Dari Buruh, Kuli Perkebunan Menjadi Ekonom Terkemuka
Sesuai Konvensi Anglo -- France -- China tahun 1886 menguasai imigrasi orang China, mengambil buruh di China dan pelayarannya ke Selat Malaka harus dilaksanakan lebih beradab, maka kaum migran mengadakan pelayaran menggunakan kapal yang dicarter dan sampai di Singkeh.
Keberadaan etnis China di Sumatera taklah mudah, mendapatkan banyak tantangan, rintangan hingga memunculkan konflik dengan penduduk setempat.
Sesuai laporan tahunan dari 'Deli Planters Vereeniging' alias Asosiasi Pemilik-Pemilik Perkebunan Deli antara bulan April 1915 -- Maret 1916 total kuli kontrak China di Perkebunan Tembakau, 37.608 orang dan tahun 1917 jumlah penduduk China di Sumatera Timur 99.236 orang diantaranya 92.646 laki-laki.
Tahun 1915 Manajer Deli Maskapai, Van Vollenhoven memberikan kapling-kapling tanah dalam areal perkebunan yang tidak cocok ditanam tembakau kepada orang China untuk dijadikan lahan berkebun sayur-mayur dan beternak babi. Namun tindakan ini ditentang oleh Sultan Deli karena membuka persaingan antara China dan penduduk setempat.
Seperti kebanyakan film-film Cina, memang suku China dimanapun berada selalu membentuk perkumpulan rahasia dan bahkan antara perkumpulan rahasia "Ghee Hin" yang kebanyakan dari suku Theochiu, Hakka dan Hailam bentrok dengan dengan perkumpulan rahasia "Ho Seng" yang diwakili suku Hokkian dan Hakka asal Fiu Chew. Kebanyakan perang antar berbagai serikat rahasia ini terjadi di Kalimantan, Riau dan Sumatera Timur.
Serikat rahasia inilah yang akhirnya membantu anggota-anggotanya menguasai bidang ekonomi di Sumatera Timur.
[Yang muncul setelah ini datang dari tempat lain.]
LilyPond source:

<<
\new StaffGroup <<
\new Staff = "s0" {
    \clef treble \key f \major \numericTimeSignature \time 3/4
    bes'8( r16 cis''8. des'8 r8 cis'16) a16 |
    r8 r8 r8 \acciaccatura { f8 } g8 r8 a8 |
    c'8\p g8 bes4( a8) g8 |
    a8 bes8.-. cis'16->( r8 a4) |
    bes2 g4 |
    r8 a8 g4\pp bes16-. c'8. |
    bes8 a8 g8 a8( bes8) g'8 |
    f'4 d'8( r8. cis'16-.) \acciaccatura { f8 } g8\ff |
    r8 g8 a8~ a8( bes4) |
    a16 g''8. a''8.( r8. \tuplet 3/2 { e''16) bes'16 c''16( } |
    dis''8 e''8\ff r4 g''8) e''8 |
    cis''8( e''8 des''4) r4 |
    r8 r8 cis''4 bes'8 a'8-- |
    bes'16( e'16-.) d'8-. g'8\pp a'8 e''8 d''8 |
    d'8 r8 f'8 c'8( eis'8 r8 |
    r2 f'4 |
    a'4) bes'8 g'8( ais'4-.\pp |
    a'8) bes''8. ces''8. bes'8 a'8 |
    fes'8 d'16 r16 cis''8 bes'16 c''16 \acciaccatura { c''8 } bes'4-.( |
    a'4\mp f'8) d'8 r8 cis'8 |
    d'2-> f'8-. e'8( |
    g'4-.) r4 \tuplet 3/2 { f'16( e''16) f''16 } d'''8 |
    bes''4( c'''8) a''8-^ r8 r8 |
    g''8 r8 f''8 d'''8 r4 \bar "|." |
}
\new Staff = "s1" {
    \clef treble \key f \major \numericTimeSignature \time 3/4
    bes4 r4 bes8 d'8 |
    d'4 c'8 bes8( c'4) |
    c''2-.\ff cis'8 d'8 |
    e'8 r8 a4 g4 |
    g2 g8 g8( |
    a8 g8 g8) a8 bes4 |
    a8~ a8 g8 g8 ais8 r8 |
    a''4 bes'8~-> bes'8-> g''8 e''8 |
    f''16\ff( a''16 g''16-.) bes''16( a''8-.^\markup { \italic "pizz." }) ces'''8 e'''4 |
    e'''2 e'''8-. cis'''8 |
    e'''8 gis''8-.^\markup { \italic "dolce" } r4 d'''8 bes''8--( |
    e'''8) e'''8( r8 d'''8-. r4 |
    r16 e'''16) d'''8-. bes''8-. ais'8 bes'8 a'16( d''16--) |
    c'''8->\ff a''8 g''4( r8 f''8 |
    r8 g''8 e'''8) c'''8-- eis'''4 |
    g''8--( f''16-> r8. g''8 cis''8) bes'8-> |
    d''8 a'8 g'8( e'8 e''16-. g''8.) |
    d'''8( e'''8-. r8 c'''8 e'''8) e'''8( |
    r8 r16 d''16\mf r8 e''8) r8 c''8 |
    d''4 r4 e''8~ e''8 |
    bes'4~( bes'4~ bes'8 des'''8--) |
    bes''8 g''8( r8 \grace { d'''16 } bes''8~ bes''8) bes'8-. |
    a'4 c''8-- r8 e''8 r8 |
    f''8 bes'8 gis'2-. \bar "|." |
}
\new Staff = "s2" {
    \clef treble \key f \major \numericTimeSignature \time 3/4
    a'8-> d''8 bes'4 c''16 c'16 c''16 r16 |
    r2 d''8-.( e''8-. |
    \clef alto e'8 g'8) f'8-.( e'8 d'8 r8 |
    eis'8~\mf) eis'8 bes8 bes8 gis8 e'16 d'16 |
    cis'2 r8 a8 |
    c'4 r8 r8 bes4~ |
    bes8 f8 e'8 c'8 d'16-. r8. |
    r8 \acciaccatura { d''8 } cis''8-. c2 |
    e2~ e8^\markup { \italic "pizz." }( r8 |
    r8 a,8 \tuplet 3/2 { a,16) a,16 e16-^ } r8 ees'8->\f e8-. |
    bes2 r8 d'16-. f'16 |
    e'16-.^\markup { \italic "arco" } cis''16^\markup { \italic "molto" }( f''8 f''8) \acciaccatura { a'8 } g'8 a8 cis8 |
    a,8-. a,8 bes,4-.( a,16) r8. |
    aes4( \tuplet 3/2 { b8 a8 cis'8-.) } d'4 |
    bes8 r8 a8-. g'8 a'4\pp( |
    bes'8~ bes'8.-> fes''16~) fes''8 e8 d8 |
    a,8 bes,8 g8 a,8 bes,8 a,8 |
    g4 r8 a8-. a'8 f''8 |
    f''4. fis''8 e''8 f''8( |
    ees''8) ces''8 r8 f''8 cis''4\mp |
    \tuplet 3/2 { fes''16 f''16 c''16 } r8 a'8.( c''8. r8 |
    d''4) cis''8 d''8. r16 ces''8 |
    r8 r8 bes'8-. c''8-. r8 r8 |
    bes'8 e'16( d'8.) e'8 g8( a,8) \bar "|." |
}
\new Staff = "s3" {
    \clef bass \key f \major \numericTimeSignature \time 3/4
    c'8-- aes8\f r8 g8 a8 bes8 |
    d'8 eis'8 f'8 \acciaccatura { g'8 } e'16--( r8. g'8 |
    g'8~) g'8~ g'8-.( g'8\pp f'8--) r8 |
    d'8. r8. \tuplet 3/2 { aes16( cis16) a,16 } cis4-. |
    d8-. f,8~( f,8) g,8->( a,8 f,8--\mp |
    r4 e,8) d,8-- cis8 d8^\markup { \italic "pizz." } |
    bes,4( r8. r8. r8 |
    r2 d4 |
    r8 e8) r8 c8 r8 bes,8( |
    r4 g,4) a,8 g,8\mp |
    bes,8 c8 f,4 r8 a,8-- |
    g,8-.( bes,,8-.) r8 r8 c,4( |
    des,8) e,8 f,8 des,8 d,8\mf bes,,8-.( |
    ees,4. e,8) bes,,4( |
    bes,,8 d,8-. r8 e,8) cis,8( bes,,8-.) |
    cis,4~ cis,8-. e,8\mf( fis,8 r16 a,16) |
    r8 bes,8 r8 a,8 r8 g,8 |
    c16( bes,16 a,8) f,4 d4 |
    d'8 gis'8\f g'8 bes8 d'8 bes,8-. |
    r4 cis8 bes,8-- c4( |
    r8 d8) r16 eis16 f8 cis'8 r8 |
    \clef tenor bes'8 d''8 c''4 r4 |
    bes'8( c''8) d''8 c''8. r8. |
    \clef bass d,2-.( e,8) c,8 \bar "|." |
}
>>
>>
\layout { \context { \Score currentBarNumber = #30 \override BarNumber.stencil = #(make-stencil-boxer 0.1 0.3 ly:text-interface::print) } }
Mereka membuat koneksi dengan cabang-cabang mereka di Penang, Singapura dan Hongkong, dan membentuk Kamar Dagang yang mengontrol dan bila perlu menaikkan harga-harga dengan serentak dimanapun mereka berdagang.
Pada akhir abad ke-19 dibuka sekolah China pertama di Medan bernama 'The Medan Boarding School', namun karena sekolah tersebut mempergunakan bahasa China dan Inggris, maka pemerintah Kolonial Belanda membuka "Holland Chinesche School" tahun 1917 menyaingi sekolah China yang mendatangkan guru China dari Malaysia dan menganggap menonjolkan pengaruh Inggris.
Tuan Oei Beng Seng menerbitkan Koran bahasa Melayu 'Andalas' dan Koran bahasa Cina 'Sumatra Bin Poh' di Medan. Di setiap pengadilan negeri (Landraad) di Sumatera Timur ada terdapat Letnan China sebagai kepala golongan China dan juga penerjemah Pimpinan China yang tertinggi ialah Kapiten China kemudian ditingkatkan menjadi Mayor China yaitu Chong A Fie yang rumahnya sampai sekarang dapat dinikmati sebagai salah satu tempat wisata sejarah di Kota Medan.
Kepiawaian baik itu berpangkat letnan, kapten, maupun mayor China digaji oleh Pemerintah Hindia Belanda, dimana tugas mereka adalah melaporkan segala sesuatunya yang terjadi dikalangan komuniti orang China, membantu mengutip pajak dari orang-orang China, melaporkan pendatang China yang baru.